これらの要素を鑑みた上で初めて、構想を練り計画する。「3点の要素が欠落していれば結局はクライアントや建築家の思い込みの空間となり、『くつろぎ』『ゆったり感』を与えているという上から目線の空間と言えるでしょう」と警鐘を鳴らす。

この『人』『エリア』『背景』に配慮し、来店者に寄り添った空間ならば、結果として顧客の滞在時間も増え、再来店意欲も高まるのは必然だろう。さらに空間設計以上に重要となるのが、人と人の繋がりといったソフト面。「ソフト面でも『人』『エリア』『背景』の3点で各店舗あるいは各エリア独自のマニュアルを作る施策も必要」とし、近年主流の画一化・均一化された接客マニュアルを見直す重要性も指摘している。

『非日常性』と『居心地の良さ』の両立

また、『非日常性」と『居心地の良さ』は、しばしば店舗設計において相反する要素になりがちだが、この二つを最適化するために、鶴田氏は、「空間構成には、バランス、メリハリ、トンマナ(デザインや色彩におけるトーンとマナー)の3つの重要な要素があり、『非日常性』『居心地の良さ』という観点は、これらの3要素が合致さえしていれば、相反する要素のようで切り離せない要素でもあります」と、両立の可能性を示唆している。
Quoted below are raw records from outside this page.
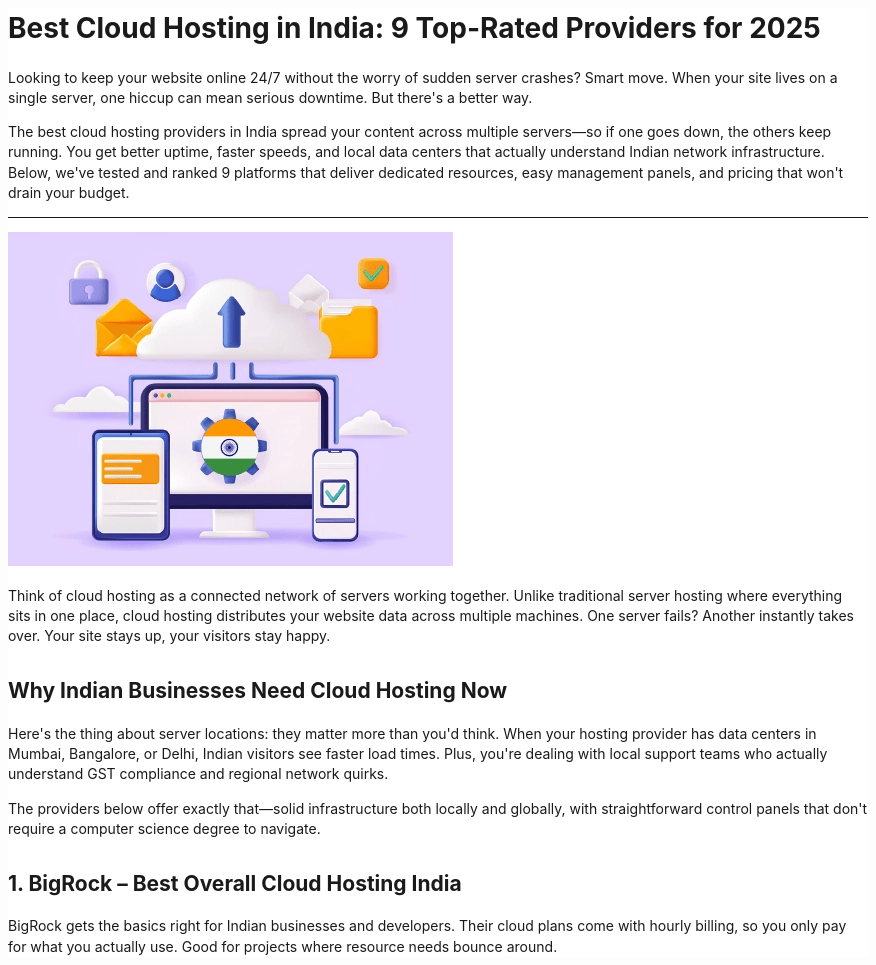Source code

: # Best Cloud Hosting in India: 9 Top-Rated Providers for 2025

Looking to keep your website online 24/7 without the worry of sudden server crashes? Smart move. When your site lives on a single server, one hiccup can mean serious downtime. But there's a better way.

The best cloud hosting providers in India spread your content across multiple servers—so if one goes down, the others keep running. You get better uptime, faster speeds, and local data centers that actually understand Indian network infrastructure. Below, we've tested and ranked 9 platforms that deliver dedicated resources, easy management panels, and pricing that won't drain your budget.

---

![Diagram showing cloud hosting network with multiple connected servers](image/61314695.webp)

Think of cloud hosting as a connected network of servers working together. Unlike traditional server hosting where everything sits in one place, cloud hosting distributes your website data across multiple machines. One server fails? Another instantly takes over. Your site stays up, your visitors stay happy.

## Why Indian Businesses Need Cloud Hosting Now

Here's the thing about server locations: they matter more than you'd think. When your hosting provider has data centers in Mumbai, Bangalore, or Delhi, Indian visitors see faster load times. Plus, you're dealing with local support teams who actually understand GST compliance and regional network quirks.

The providers below offer exactly that—solid infrastructure both locally and globally, with straightforward control panels that don't require a computer science degree to navigate.

## 1. BigRock – Best Overall Cloud Hosting India

BigRock gets the basics right for Indian businesses and developers. Their cloud plans come with hourly billing, so you only pay for what you actually use. Good for projects where resource needs bounce around.
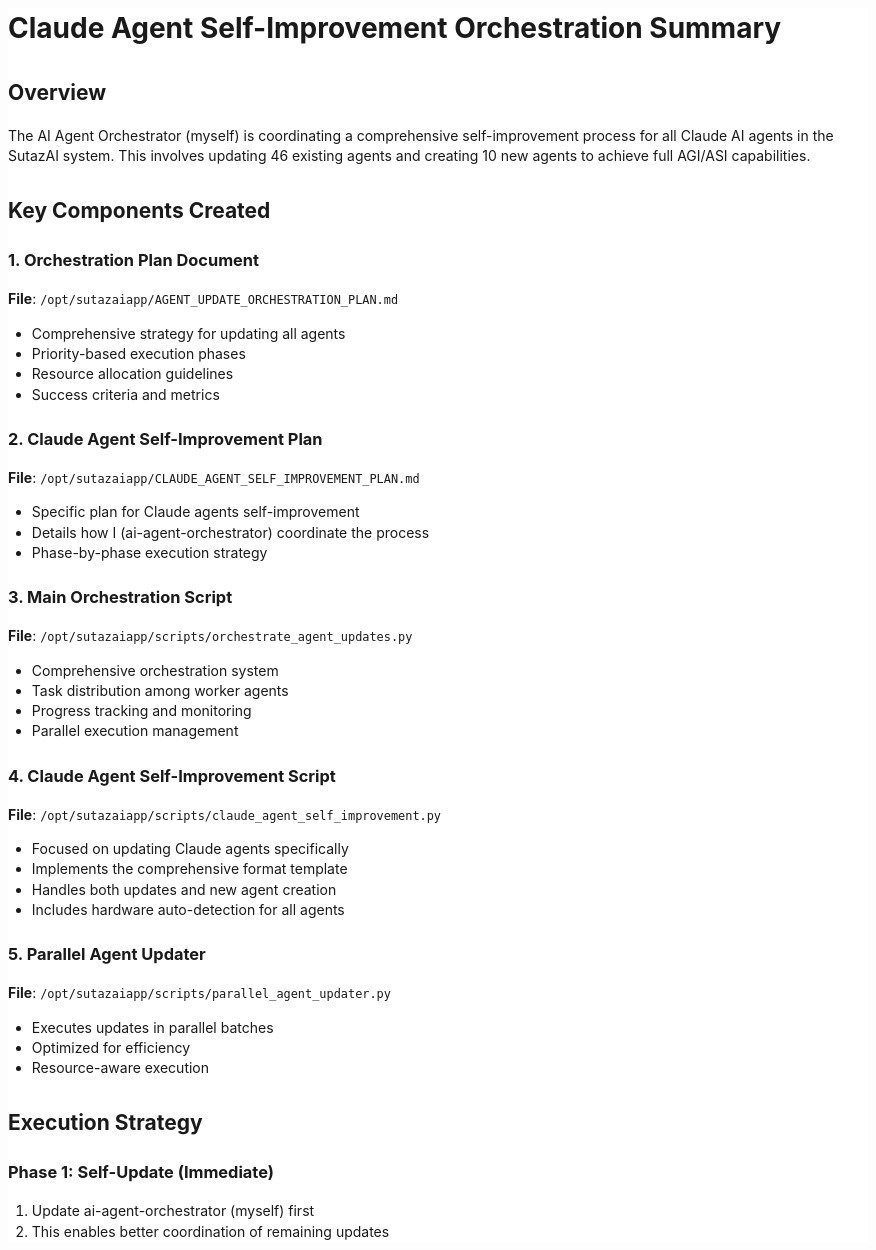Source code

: # Claude Agent Self-Improvement Orchestration Summary

## Overview
The AI Agent Orchestrator (myself) is coordinating a comprehensive self-improvement process for all Claude AI agents in the SutazAI system. This involves updating 46 existing agents and creating 10 new agents to achieve full AGI/ASI capabilities.

## Key Components Created

### 1. Orchestration Plan Document
**File**: `/opt/sutazaiapp/AGENT_UPDATE_ORCHESTRATION_PLAN.md`
- Comprehensive strategy for updating all agents
- Priority-based execution phases
- Resource allocation guidelines
- Success criteria and metrics

### 2. Claude Agent Self-Improvement Plan
**File**: `/opt/sutazaiapp/CLAUDE_AGENT_SELF_IMPROVEMENT_PLAN.md`
- Specific plan for Claude agents self-improvement
- Details how I (ai-agent-orchestrator) coordinate the process
- Phase-by-phase execution strategy

### 3. Main Orchestration Script
**File**: `/opt/sutazaiapp/scripts/orchestrate_agent_updates.py`
- Comprehensive orchestration system
- Task distribution among worker agents
- Progress tracking and monitoring
- Parallel execution management

### 4. Claude Agent Self-Improvement Script
**File**: `/opt/sutazaiapp/scripts/claude_agent_self_improvement.py`
- Focused on updating Claude agents specifically
- Implements the comprehensive format template
- Handles both updates and new agent creation
- Includes hardware auto-detection for all agents

### 5. Parallel Agent Updater
**File**: `/opt/sutazaiapp/scripts/parallel_agent_updater.py`
- Executes updates in parallel batches
- Optimized for efficiency
- Resource-aware execution

## Execution Strategy

### Phase 1: Self-Update (Immediate)
1. Update ai-agent-orchestrator (myself) first
2. This enables better coordination of remaining updates
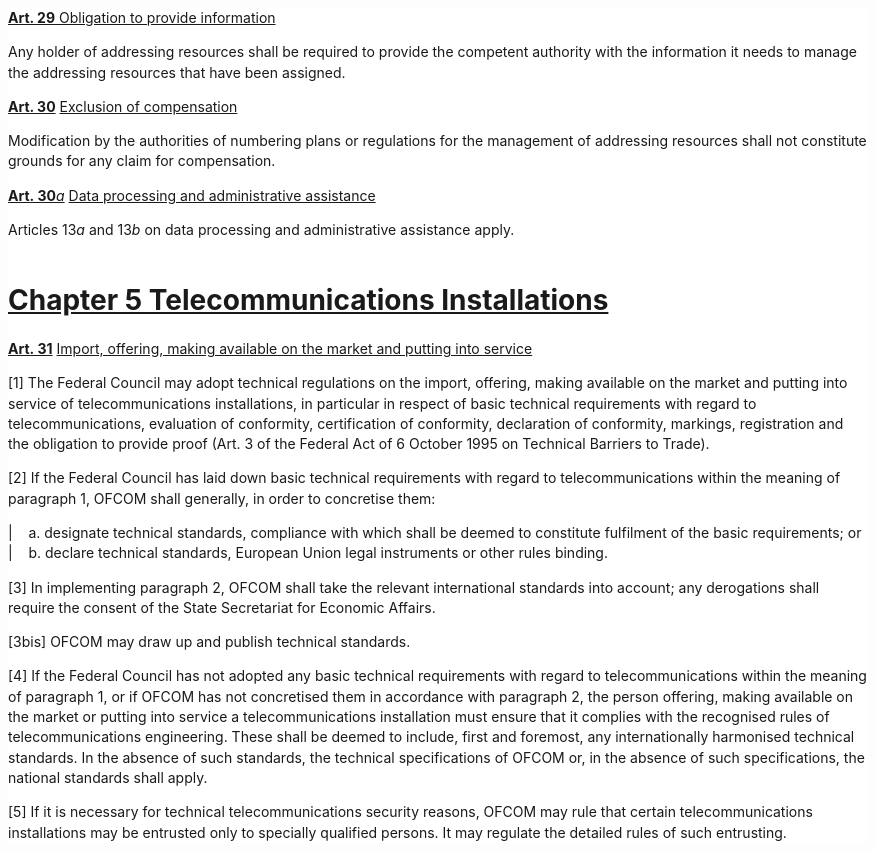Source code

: [**Art. 29** Obligation to provide information](https://www.fedlex.admin.ch/eli/cc/1997/2187_2187_2187/en#art_29) 

Any holder of addressing resources shall be required to provide the competent authority with the information it needs to manage the addressing resources that have been assigned.

[**Art. 30**](https://www.fedlex.admin.ch/eli/cc/1997/2187_2187_2187/en#art_30) [Exclusion of compensation](https://www.fedlex.admin.ch/eli/cc/1997/2187_2187_2187/en#art_30) 

Modification by the authorities of numbering plans or regulations for the management of addressing resources shall not constitute grounds for any claim for compensation.

[**Art. 30***a*](https://www.fedlex.admin.ch/eli/cc/1997/2187_2187_2187/en#art_30_a) [Data processing and administrative assistance](https://www.fedlex.admin.ch/eli/cc/1997/2187_2187_2187/en#art_30_a) 

Articles 13*a* and 13*b* on data processing and administrative assistance apply.

# [Chapter 5 Telecommunications Installations](https://www.fedlex.admin.ch/eli/cc/1997/2187_2187_2187/en#chap_5)

[**Art. 31**](https://www.fedlex.admin.ch/eli/cc/1997/2187_2187_2187/en#art_31) [Import, offering, making available on the market and putting into service](https://www.fedlex.admin.ch/eli/cc/1997/2187_2187_2187/en#art_31)

[1] The Federal Council may adopt technical regulations on the import, offering, making available on the market and putting into service of telecommunications installations, in particular in respect of basic technical requirements with regard to telecommunications, evaluation of conformity, certification of conformity, declaration of conformity, markings, registration and the obligation to provide proof (Art. 3 of the Federal Act of 6 October 1995 on Technical Barriers to Trade).

[2] If the Federal Council has laid down basic technical requirements with regard to telecommunications within the meaning of paragraph 1, OFCOM shall generally, in order to concretise them:


|    a. designate technical standards, compliance with which shall be deemed to constitute fulfilment of the basic requirements; or  
|    b. declare technical standards, European Union legal instruments or other rules binding.

[3] In implementing paragraph 2, OFCOM shall take the relevant international standards into account; any derogations shall require the consent of the State Secretariat for Economic Affairs.

[3bis] OFCOM may draw up and publish technical standards.

[4] If the Federal Council has not adopted any basic technical requirements with regard to telecommunications within the meaning of paragraph 1, or if OFCOM has not concretised them in accordance with paragraph 2, the person offering, making available on the market or putting into service a telecommunications installation must ensure that it complies with the recognised rules of telecommunications engineering. These shall be deemed to include, first and foremost, any internationally harmonised technical standards. In the absence of such standards, the technical specifications of OFCOM or, in the absence of such specifications, the national standards shall apply.

[5] If it is necessary for technical telecommunications security reasons, OFCOM may rule that certain telecommunications installations may be entrusted only to specially qualified persons. It may regulate the detailed rules of such entrusting.
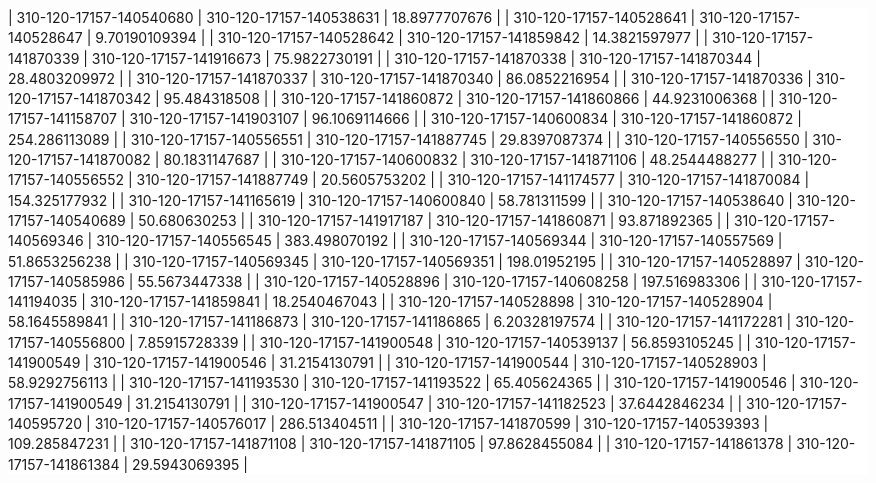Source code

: | 310-120-17157-140540680 | 310-120-17157-140538631 | 18.8977707676 |
| 310-120-17157-140528641 | 310-120-17157-140528647 | 9.70190109394 |
| 310-120-17157-140528642 | 310-120-17157-141859842 | 14.3821597977 |
| 310-120-17157-141870339 | 310-120-17157-141916673 | 75.9822730191 |
| 310-120-17157-141870338 | 310-120-17157-141870344 | 28.4803209972 |
| 310-120-17157-141870337 | 310-120-17157-141870340 | 86.0852216954 |
| 310-120-17157-141870336 | 310-120-17157-141870342 | 95.484318508 |
| 310-120-17157-141860872 | 310-120-17157-141860866 | 44.9231006368 |
| 310-120-17157-141158707 | 310-120-17157-141903107 | 96.1069114666 |
| 310-120-17157-140600834 | 310-120-17157-141860872 | 254.286113089 |
| 310-120-17157-140556551 | 310-120-17157-141887745 | 29.8397087374 |
| 310-120-17157-140556550 | 310-120-17157-141870082 | 80.1831147687 |
| 310-120-17157-140600832 | 310-120-17157-141871106 | 48.2544488277 |
| 310-120-17157-140556552 | 310-120-17157-141887749 | 20.5605753202 |
| 310-120-17157-141174577 | 310-120-17157-141870084 | 154.325177932 |
| 310-120-17157-141165619 | 310-120-17157-140600840 | 58.781311599 |
| 310-120-17157-140538640 | 310-120-17157-140540689 | 50.680630253 |
| 310-120-17157-141917187 | 310-120-17157-141860871 | 93.871892365 |
| 310-120-17157-140569346 | 310-120-17157-140556545 | 383.498070192 |
| 310-120-17157-140569344 | 310-120-17157-140557569 | 51.8653256238 |
| 310-120-17157-140569345 | 310-120-17157-140569351 | 198.01952195 |
| 310-120-17157-140528897 | 310-120-17157-140585986 | 55.5673447338 |
| 310-120-17157-140528896 | 310-120-17157-140608258 | 197.516983306 |
| 310-120-17157-141194035 | 310-120-17157-141859841 | 18.2540467043 |
| 310-120-17157-140528898 | 310-120-17157-140528904 | 58.1645589841 |
| 310-120-17157-141186873 | 310-120-17157-141186865 | 6.20328197574 |
| 310-120-17157-141172281 | 310-120-17157-140556800 | 7.85915728339 |
| 310-120-17157-141900548 | 310-120-17157-140539137 | 56.8593105245 |
| 310-120-17157-141900549 | 310-120-17157-141900546 | 31.2154130791 |
| 310-120-17157-141900544 | 310-120-17157-140528903 | 58.9292756113 |
| 310-120-17157-141193530 | 310-120-17157-141193522 | 65.405624365 |
| 310-120-17157-141900546 | 310-120-17157-141900549 | 31.2154130791 |
| 310-120-17157-141900547 | 310-120-17157-141182523 | 37.6442846234 |
| 310-120-17157-140595720 | 310-120-17157-140576017 | 286.513404511 |
| 310-120-17157-141870599 | 310-120-17157-140539393 | 109.285847231 |
| 310-120-17157-141871108 | 310-120-17157-141871105 | 97.8628455084 |
| 310-120-17157-141861378 | 310-120-17157-141861384 | 29.5943069395 |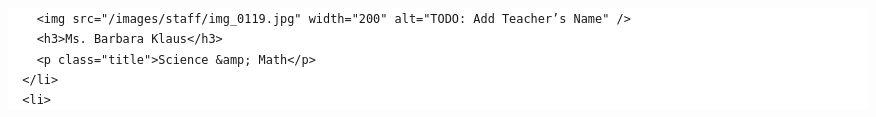         <img src="/images/staff/img_0119.jpg" width="200" alt="TODO: Add Teacher’s Name" />
        <h3>Ms. Barbara Klaus</h3>
        <p class="title">Science &amp; Math</p>
      </li>
      <li>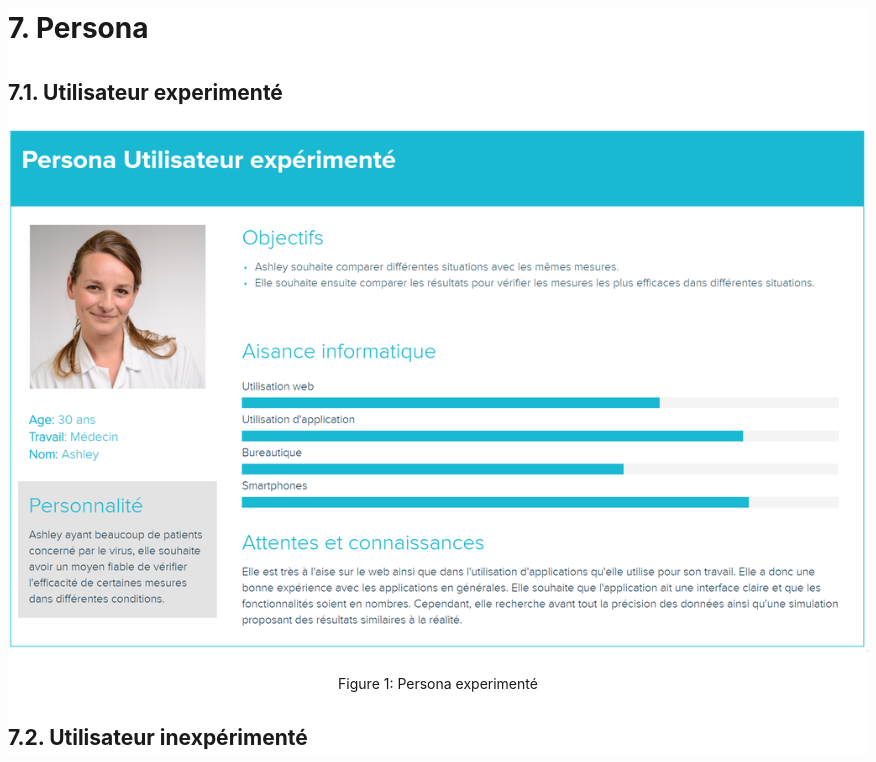 # 7. Persona
## 7.1. Utilisateur experimenté
![Perona experimenté](Persona_Ashley.png)
<p style="text-align: center">Figure 1: Persona experimenté</p>

## 7.2. Utilisateur inexpérimenté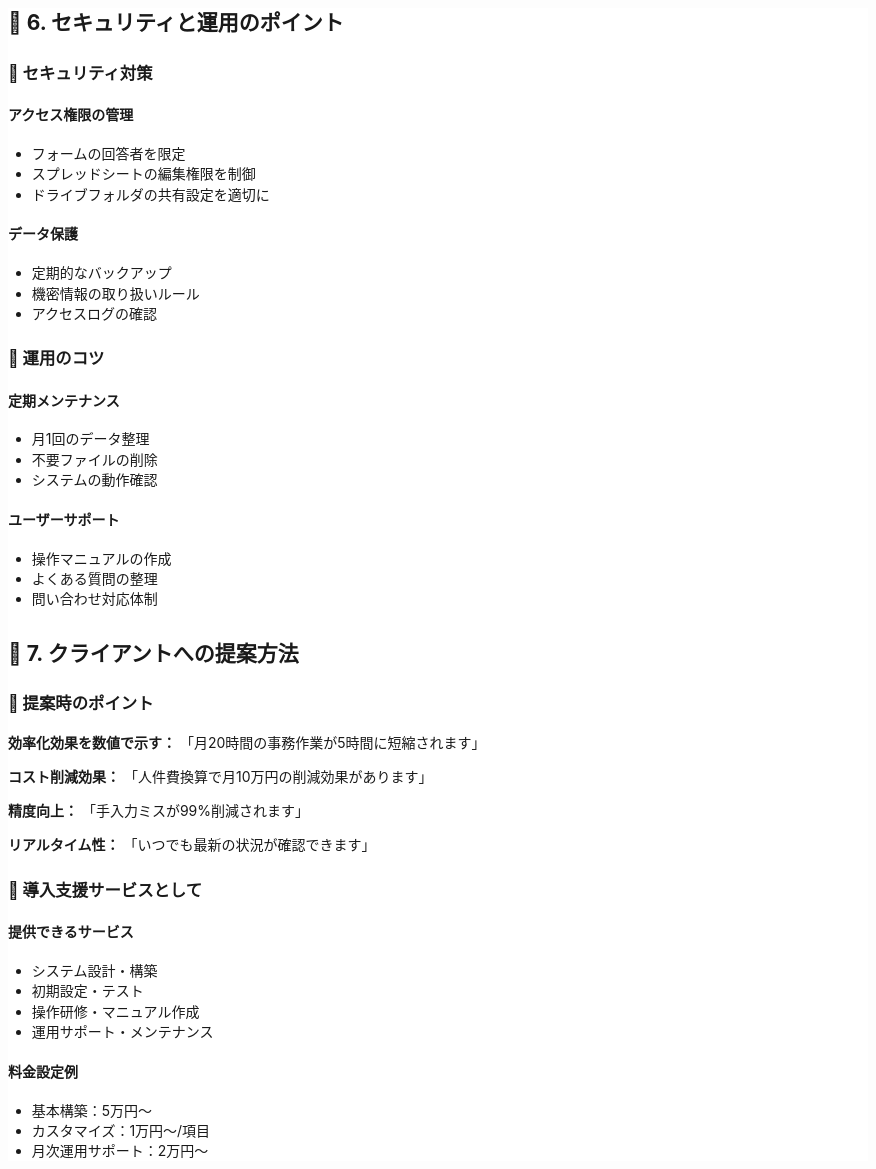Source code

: ## 💎 6. セキュリティと運用のポイント

### 🔷 セキュリティ対策

#### アクセス権限の管理
- フォームの回答者を限定
- スプレッドシートの編集権限を制御
- ドライブフォルダの共有設定を適切に

#### データ保護
- 定期的なバックアップ
- 機密情報の取り扱いルール
- アクセスログの確認

### 🔷 運用のコツ

#### 定期メンテナンス
- 月1回のデータ整理
- 不要ファイルの削除
- システムの動作確認

#### ユーザーサポート
- 操作マニュアルの作成
- よくある質問の整理
- 問い合わせ対応体制

## 💎 7. クライアントへの提案方法

### 🔷 提案時のポイント

**効率化効果を数値で示す：**
「月20時間の事務作業が5時間に短縮されます」

**コスト削減効果：**
「人件費換算で月10万円の削減効果があります」

**精度向上：**
「手入力ミスが99%削減されます」

**リアルタイム性：**
「いつでも最新の状況が確認できます」

### 🔷 導入支援サービスとして

#### 提供できるサービス
- システム設計・構築
- 初期設定・テスト
- 操作研修・マニュアル作成
- 運用サポート・メンテナンス

#### 料金設定例
- 基本構築：5万円〜
- カスタマイズ：1万円〜/項目
- 月次運用サポート：2万円〜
この三要素を踏まえた上で、具体的な設計のアプローチについては、「言語化すると、『居心地の良い』空間の所々に、バランス良くそして、メリハリをつけて、トンマナに従って『非日常性』を散りばめていくという具合になります」と説明。このような空間構成により、「来店者自身が、個々に自らのストーリー性を感じることが可能になってきます」と、顧客体験の重要性を語る。

一方、建築・空間設計が『ブランディング』においてどのような役割を担うのか、という問いに対しては、「そもそも『ブランディング』とは他社との差別化戦略であり、主には商品やサービスを対象とした施策と考えています」と、一般的な定義を確認。その上で、空間設計の役割を地域全体に視点を広げることを推奨する。

「単店舗だけのことを考えた設計ではなく、店舗が地域全体の振興にどう貢献出来るかといった大きな視点で施策を検討していくことが、建築・空間設計における『ブランディング』です。いわゆる「『まちおこし』的な役割も担います」と提言する。引いては、店舗の成功が地域全体の活性化に繋がるという、大きなスケールで価値創造を追求するという考えだ。

デジタルネイティブ世代が求める「来たくなる空間」

これからの店舗開発において、デジタル技術の進化や消費者の価値観の変化を踏まえ、「来たくなる空間」を創出するために重要となるトレンドについて鶴田氏は『人』『背景』に関連して言及している。

「今後のキーとなってくるのは“デジタル時代の中で生まれ育った若者達”です。空間設計において、物理的な『くつろぎ』に加えて、現代の顧客は、スマートフォンを充電でき、いつでも見られる環境(Wi-Fi)空間でないと居心地が悪くなります」と、デジタル環境への配慮が欠かせないという。実際、同氏はスマートフォンをしっかり固定できるチェアーやテーブルなどの具体的な提案を含む「ネクストジェネレーション店舗」(=イラスト)を多く提案してきている。

「このデジタル技術の進化に伴う『人』や『背景』を鑑みた空間が、トレンドというよりメインストリームになってきます」と、今後の店舗設計における重要課題としている。

イラストは、鶴田氏が提案する「ネクストジェネレーション遊技施設の遊技機・椅子スペース」。